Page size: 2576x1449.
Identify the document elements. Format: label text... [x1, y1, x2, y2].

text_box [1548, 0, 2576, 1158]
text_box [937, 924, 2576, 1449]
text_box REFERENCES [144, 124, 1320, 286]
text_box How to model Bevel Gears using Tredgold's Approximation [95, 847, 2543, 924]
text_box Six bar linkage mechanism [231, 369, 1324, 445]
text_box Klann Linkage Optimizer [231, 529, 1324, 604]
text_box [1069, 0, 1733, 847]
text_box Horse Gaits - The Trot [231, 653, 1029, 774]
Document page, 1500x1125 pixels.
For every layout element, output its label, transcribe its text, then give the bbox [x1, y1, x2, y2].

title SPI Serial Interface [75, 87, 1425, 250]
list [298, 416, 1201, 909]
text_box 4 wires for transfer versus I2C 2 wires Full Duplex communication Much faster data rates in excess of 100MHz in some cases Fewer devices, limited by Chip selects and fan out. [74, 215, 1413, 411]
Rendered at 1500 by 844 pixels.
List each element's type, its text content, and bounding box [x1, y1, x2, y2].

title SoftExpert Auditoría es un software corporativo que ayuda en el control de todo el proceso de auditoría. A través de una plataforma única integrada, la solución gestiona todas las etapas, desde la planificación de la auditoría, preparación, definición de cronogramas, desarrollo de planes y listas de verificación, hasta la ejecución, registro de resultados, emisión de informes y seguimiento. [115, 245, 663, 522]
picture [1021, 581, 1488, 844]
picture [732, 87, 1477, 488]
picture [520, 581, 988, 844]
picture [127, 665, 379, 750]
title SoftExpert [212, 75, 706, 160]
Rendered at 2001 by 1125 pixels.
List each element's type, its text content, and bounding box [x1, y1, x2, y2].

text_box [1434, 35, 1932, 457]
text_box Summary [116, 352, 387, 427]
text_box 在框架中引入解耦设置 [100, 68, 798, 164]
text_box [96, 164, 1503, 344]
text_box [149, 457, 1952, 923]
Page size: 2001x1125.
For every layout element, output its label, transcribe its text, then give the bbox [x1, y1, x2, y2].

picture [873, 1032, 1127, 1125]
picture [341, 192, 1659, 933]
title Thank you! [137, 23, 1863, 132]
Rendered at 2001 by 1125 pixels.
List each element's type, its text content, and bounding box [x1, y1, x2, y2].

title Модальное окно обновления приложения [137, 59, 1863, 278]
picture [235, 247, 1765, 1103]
------------------------------------
None of the lines above may be skipped. Transcribe each one exactly.

Page size: 2576x1449.
Identify the document elements. Format: label text... [x1, y1, x2, y2].

text_box [1548, 0, 2576, 1158]
text_box [937, 924, 2576, 1449]
text_box REFERENCES [144, 124, 1320, 286]
text_box How to model Bevel Gears using Tredgold's Approximation [95, 847, 2543, 924]
text_box Six bar linkage mechanism [231, 369, 1324, 445]
text_box Klann Linkage Optimizer [231, 529, 1324, 604]
text_box [1069, 0, 1733, 847]
text_box Horse Gaits - The Trot [231, 653, 1029, 774]
Document page, 1500x1125 pixels.
For every layout element, output its label, transcribe its text, then give the bbox [x1, y1, x2, y2].

title SPI Serial Interface [75, 87, 1425, 250]
list [298, 416, 1201, 909]
text_box 4 wires for transfer versus I2C 2 wires Full Duplex communication Much faster data rates in excess of 100MHz in some cases Fewer devices, limited by Chip selects and fan out. [74, 215, 1413, 411]
Rendered at 1500 by 844 pixels.
List each element's type, its text content, and bounding box [x1, y1, x2, y2].

title SoftExpert Auditoría es un software corporativo que ayuda en el control de todo el proceso de auditoría. A través de una plataforma única integrada, la solución gestiona todas las etapas, desde la planificación de la auditoría, preparación, definición de cronogramas, desarrollo de planes y listas de verificación, hasta la ejecución, registro de resultados, emisión de informes y seguimiento. [115, 245, 663, 522]
picture [1021, 581, 1488, 844]
picture [732, 87, 1477, 488]
picture [520, 581, 988, 844]
picture [127, 665, 379, 750]
title SoftExpert [212, 75, 706, 160]
Rendered at 2001 by 1125 pixels.
List each element's type, its text content, and bounding box [x1, y1, x2, y2].

text_box [1434, 35, 1932, 457]
text_box Summary [116, 352, 387, 427]
text_box 在框架中引入解耦设置 [100, 68, 798, 164]
text_box [96, 164, 1503, 344]
text_box [149, 457, 1952, 923]
Page size: 2001x1125.
For every layout element, output its label, transcribe its text, then give the bbox [x1, y1, x2, y2].

picture [873, 1032, 1127, 1125]
picture [341, 192, 1659, 933]
title Thank you! [137, 23, 1863, 132]
Rendered at 2001 by 1125 pixels.
List each element's type, its text content, and bounding box [x1, y1, x2, y2].

title Модальное окно обновления приложения [137, 59, 1863, 278]
picture [235, 247, 1765, 1103]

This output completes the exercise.